A. Virtual Server 2005 R2 lets you configure a two-node cluster; I've documented the process here. This article assumes you've already created the two guest OSs running Windows Server 2003 Enterprise Edition Service Pack 1 (SP1) or later, and they have a standard NIC connected to a public network.
You'll need at least two networks: the public network for regular communications to clients and a network for the private cluster node communication. Assuming the public network already exists, you'll create the private network by accessing the Virtual Server Master Status screen (https://virtualserver.domain.com:1025/VirtualServer/VSWebApp.exe?view=1 ) and click Create under the Virtual Networks left menu.
Enter a suitable network name and ensure None (Guests Only) is selected for the NIC to be used as the figure shows. Because this network is only for the guest OSs to communicate, it doesn't require physical network connectivity. Click OK.
You'll now create a new hard disk to act as the quorum drive for the cluster. From the Virtual Disks menu, select Create, Fixed Size Virtual Hard Disk. Enter a location and name, as the figure shows. Because this is the quorum disk, a size of 500MB will suffice (and is the minimum size). Click Create. Repeat the above process to create a shared disk for data storage. Give it a name (e.g., clusterdata.vhd) and a size of 5GB. You can now configure the nodes in the cluster to use these resources.

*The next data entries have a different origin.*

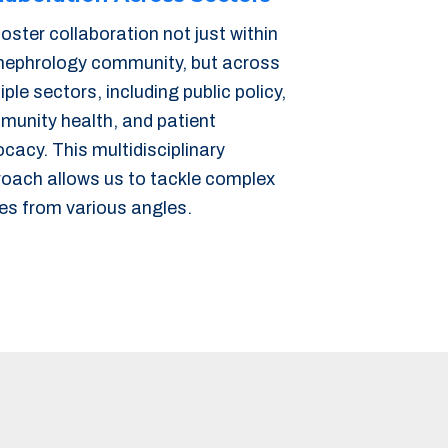
oster collaboration not just within
nephrology community, but across
iple sectors, including public policy,
unity health, and patient
cacy. This multidisciplinary
oach allows us to tackle complex
es from various angles.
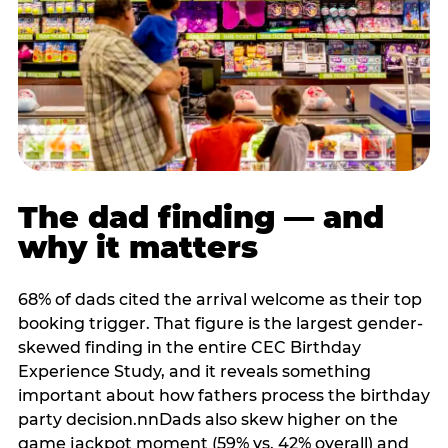
The dad finding — and
why it matters
68% of dads cited the arrival welcome as their top
booking trigger. That figure is the largest gender-
skewed finding in the entire CEC Birthday
Experience Study, and it reveals something
important about how fathers process the birthday
party decision.nnDads also skew higher on the
game jackpot moment (59% vs. 42% overall) and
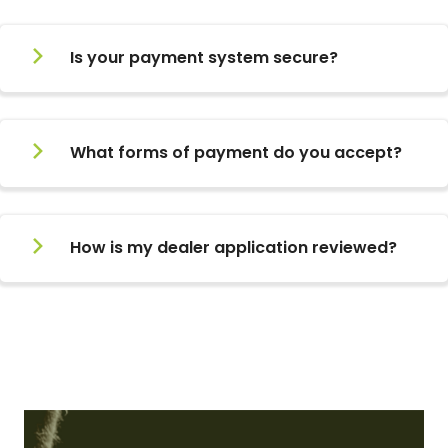
Is your payment system secure?
What forms of payment do you accept?
How is my dealer application reviewed?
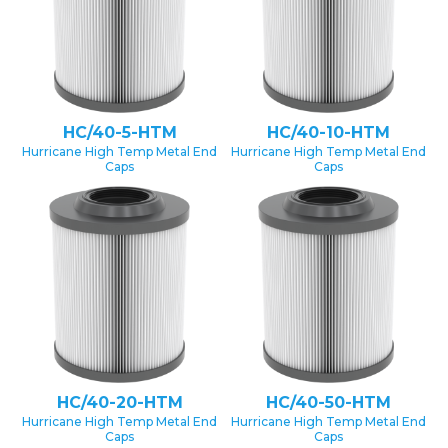
HC/40-5-HTM
HC/40-10-HTM
Hurricane High Temp Metal End
Hurricane High Temp Metal End
Caps
Caps
HC/40-20-HTM
HC/40-50-HTM
Hurricane High Temp Metal End
Hurricane High Temp Metal End
Caps
Caps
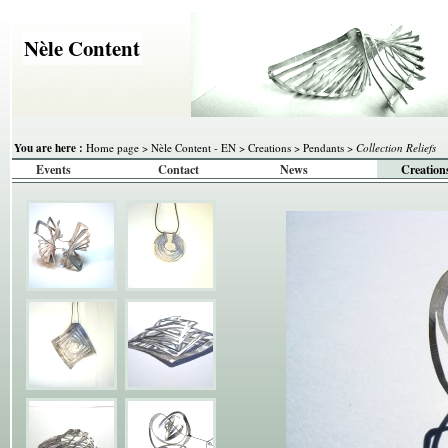
Nèle Content
You are here :
Home page
>
Nèle Content - EN
>
Creations
>
Pendants
>
Collection Reliefs
Events
Contact
News
Creation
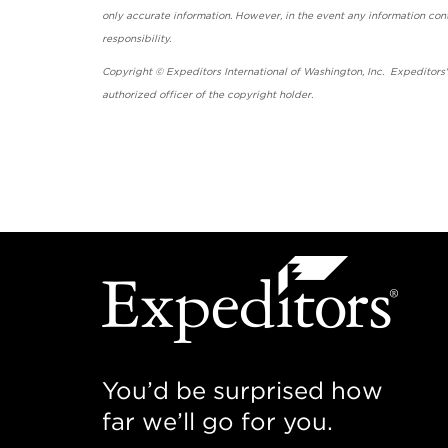
only accurate information. However, in the event any information cont
responsibility.
Copyright © Expeditors International of Washington, Inc. Expeditors
authorized officer of the copyright holder.
You’d be surprised how
far we’ll go for you.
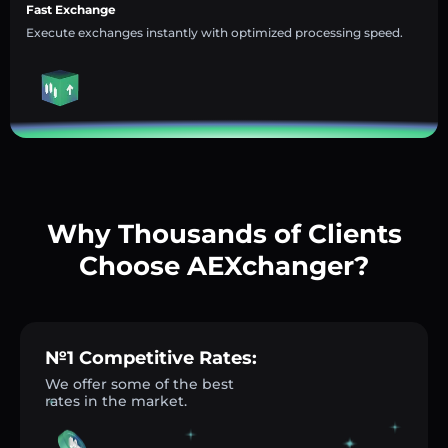
Fast Exchange
Execute exchanges instantly with optimized processing speed.
Why Thousands of Clients
Choose AEXchanger?
№1 Competitive Rates:
We offer some of the best
rates in the market.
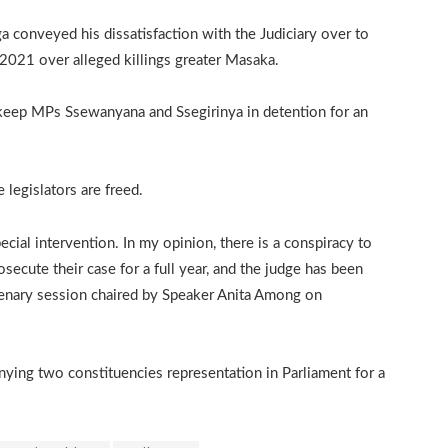
 conveyed his dissatisfaction with the Judiciary over to
021 over alleged killings greater Masaka.
 keep MPs Ssewanyana and Ssegirinya in detention for an
legislators are freed.
ial intervention. In my opinion, there is a conspiracy to
ecute their case for a full year, and the judge has been
plenary session chaired by Speaker Anita Among on
nying two constituencies representation in Parliament for a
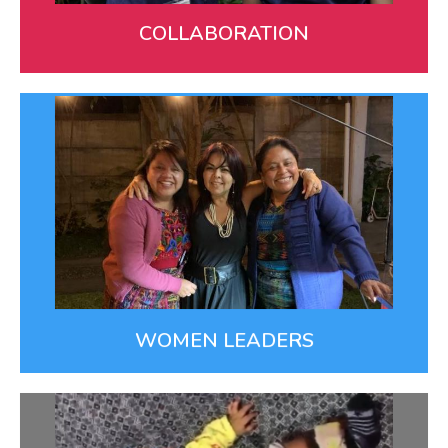
LEARN MORE
COLLABORATION
Women Leaders
Empowering women is key for improving lives in
families and communities. Our women-led team
partners with mothers, midwives, nurses, and
navigators to create better health.
WOMEN LEADERS
Innovation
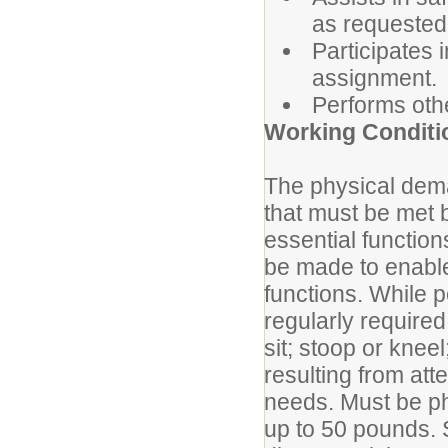
as requested
Participates i
assignment.
Performs oth
Working Conditi
The physical dema
that must be met 
essential functio
be made to enable 
functions. While p
regularly require
sit; stoop or knee
resulting from att
needs. Must be phy
up to 50 pounds. S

Ensure that the first node in the cluster isn't running and select "Edit Configuration" from its displayed options. Click "SCSI adapters" under the properties of the machine and click "Add SCSI Adapter >>". If you're not currently using the SCSI adapter that exists, enable it as "Share SCSI bus for clustering" as the figure shows.
On the new SCSI adapter, select the "Share SCSI bus for clustering" check box. You can leave the adapter ID as 7. Repeat these steps again and create a second shared SCSI bus for the data disk to connect to. Select "Hard disks" on the virtual machine's (VM's) properties and using the SCSI adapters added, map the quorum and data disks created earlier, as the figure shows. Click OK.
Finally, you need to add the network adapter for the private communication. Click "Network adapters" and select "Add Network Adapter >>". Select the private network you created, leave the MAC address as dynamic, and click OK, as the figure shows.
Your first node configuration should look something like the one that the figure shows.
You can now start the first node and perform regular cluster functions (e.g., set private IP static address on private NIC, create quorum partition, create data partition).
After you create the cluster on the first node, you can configure the second node by using the same procedure as above but instead of using SCSI ID 7, you'll use SCSI ID 6. After you've started the second node and configured its private NIC, you can add it to the cluster according to standard cluster procedures. You now have a full cluster running inside Virtual Server.